[
https://issues.apache.org/jira/browse/PDFBOX-4847?page=com.atlassian.jira.plugin.system.issuetabpanels:comment-tabpanel&focusedCommentId=17117050#comment-17117050
]
Emmeran Seehuber edited comment on PDFBOX-4847 at 5/26/20, 9:31 PM:
--------------------------------------------------------------------
The bug in the PNGConverter is, that it did not correctly write the ICC
profile. It had a "one off" error, as it did not skip the 0-byte marker in the
profile name (first 0..79 bytes of the iCCP chunk + 0 byte). And it did not
mark the stream as FLATE_DECODE.
PDFBox (and likely all other PDF readers) just ignored the ICC profile because
of this (Exception while decoding the profile). But this meant that the colors
were not correct (as the wrong color profile was used; the alternative
DeviceRGB was used).
The minimal patch would be:
{code:java}
diff --git
a/pdfbox/src/main/java/org/apache/pdfbox/pdmodel/graphics/image/PNGConverter.java
b/pdfbox/src/main/java/org/apache/pdfbox/pdmodel/graphics/image/PNGConverter.java
index f17cdd7cd..866cfbfba 100644
---
a/pdfbox/src/main/java/org/apache/pdfbox/pdmodel/graphics/image/PNGConverter.java
+++
b/pdfbox/src/main/java/org/apache/pdfbox/pdmodel/graphics/image/PNGConverter.java
@@ -400,11 +400,15 @@ final class PNGConverter
if (state.iCCP != null || state.sRGB != null)
{
// We have got a color profile, which we must attach
cosStream.setInt(COSName.N, colorSpace.getNumberOfComponents());
cosStream.setItem(COSName.ALTERNATE,
colorSpace.getNumberOfComponents()
== 1 ? COSName.DEVICEGRAY : COSName.DEVICERGB);
if (state.iCCP != null)
{
+ cosStream.setItem(COSName.FILTER, COSName.FLATE_DECODE);
// We need to skip over the name
@@ -415,6 +419,7 @@ final class PNGConverter
break;
iccProfileDataStart++;
}
+ iccProfileDataStart++;
if (iccProfileDataStart >= state.iCCP.length)
{
LOG.error("Invalid iCCP chunk, to few bytes");
{code}
But this will cause test failures in the PNGConverterTest. As the image now has
the right colors, but
- the JDK does not respect the embedded color profile in PNG images. Without
the fix for this in PNGConverterTest the colors will be "miles" off with the
PNG for comparison using ImageIO.
- comparing sRGB images does not work, even after applying the fix for the ICC
profile, because there are some color rounding differences (off by 1 on the
first pixel, for whatever reason, likely some different color conversion paths
somewhere). There is a massive difference between converting single pixel
values between colorspaces and converting a whole image at once (using
ColorConversionOp). The later one may choose slightly different colors
depending on the rendering intent and the colors in use in the image. The image
from PDImage.getImage() would have been ColorConversionOp-converted, but in
checkIdent() using getRGB() the image read with ImageIO would be "pixel by
pixel" color converted. One could fix this by first converting the expected
image using ColorConversionOp to sRGB if it is not yet in sRGB.

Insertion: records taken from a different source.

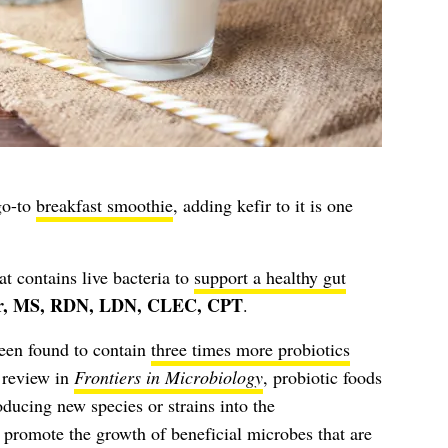
go-to
breakfast smoothie
, adding kefir to it is one
at contains live bacteria to
support a healthy gut
r, MS, RDN, LDN, CLEC, CPT
.
been found to contain
three times more probiotics
 review in
Frontiers in Microbiology
, probiotic foods
oducing new species or strains into the
o promote the growth of beneficial microbes that are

If you want to apply this fix alone, you would need to temporary disable the
test
{code:java}
PNGConverterTest.testImageConversionRGB16BitICC(){code}
The others should still work. Or your extend checkIdent() to correctly convert
non-sRGB BufferedImages to sRGB first. I can also provide a patch for that if
you like.
was (Author: rototor):
The bug in the PNGConverter is, that it did not correctly write the ICC
profile. It had a "one off" error, as it did not skip the 0-byte marker in the
profile name (first 0..79 bytes of the iCCP chunk + 0 byte). And it did not
mark the stream as FLATE_DECODE.
PDFBox (and likely all other PDF readers) just ignored the ICC profile because
of this (Exception while decoding the profile). But this meant that the colors
were not correct (as the wrong color profile was used; the alternative
DeviceRGB was used).
The minimal patch would be:
{code:java}
diff --git
a/pdfbox/src/main/java/org/apache/pdfbox/pdmodel/graphics/image/PNGConverter.java
b/pdfbox/src/main/java/org/apache/pdfbox/pdmodel/graphics/image/PNGConverter.java
index f17cdd7cd..866cfbfba 100644
---
a/pdfbox/src/main/java/org/apache/pdfbox/pdmodel/graphics/image/PNGConverter.java
+++
b/pdfbox/src/main/java/org/apache/pdfbox/pdmodel/graphics/image/PNGConverter.java
@@ -400,11 +400,15 @@ final class PNGConverter
if (state.iCCP != null || state.sRGB != null)
{
// We have got a color profile, which we must attach
cosStream.setInt(COSName.N, colorSpace.getNumberOfComponents());
cosStream.setItem(COSName.ALTERNATE,
colorSpace.getNumberOfComponents()
== 1 ? COSName.DEVICEGRAY : COSName.DEVICERGB);
if (state.iCCP != null)
{
+ cosStream.setItem(COSName.FILTER, COSName.FLATE_DECODE);
// We need to skip over the name
@@ -415,6 +419,7 @@ final class PNGConverter
break;
iccProfileDataStart++;
}
+ iccProfileDataStart++;
if (iccProfileDataStart >= state.iCCP.length)
{
LOG.error("Invalid iCCP chunk, to few bytes");
{code}
But this will cause test failures in the PNGConverterTest. As the image now has
the right colors, but
- the JDK does not respect the embedded color profile in PNG images. Without
the fix for this in PNGConverterTest the colors will be "miles" off when the
PNG for comparison using ImageIO.
- comparing sRGB images does not work, even after applying the fix for the,
was there are some color rounding differences (off by 1 on the first pixel, for
whatever reason, likely some different color conversion paths somewhere). There
is a massive difference between converting single pixel values between
colorspaces and converting a whole image at once (using ColorConversionOp). The
later one may choose slightly different colors depending on the rendering
intent and the colors in use in the image. The image from PDImage.getImage()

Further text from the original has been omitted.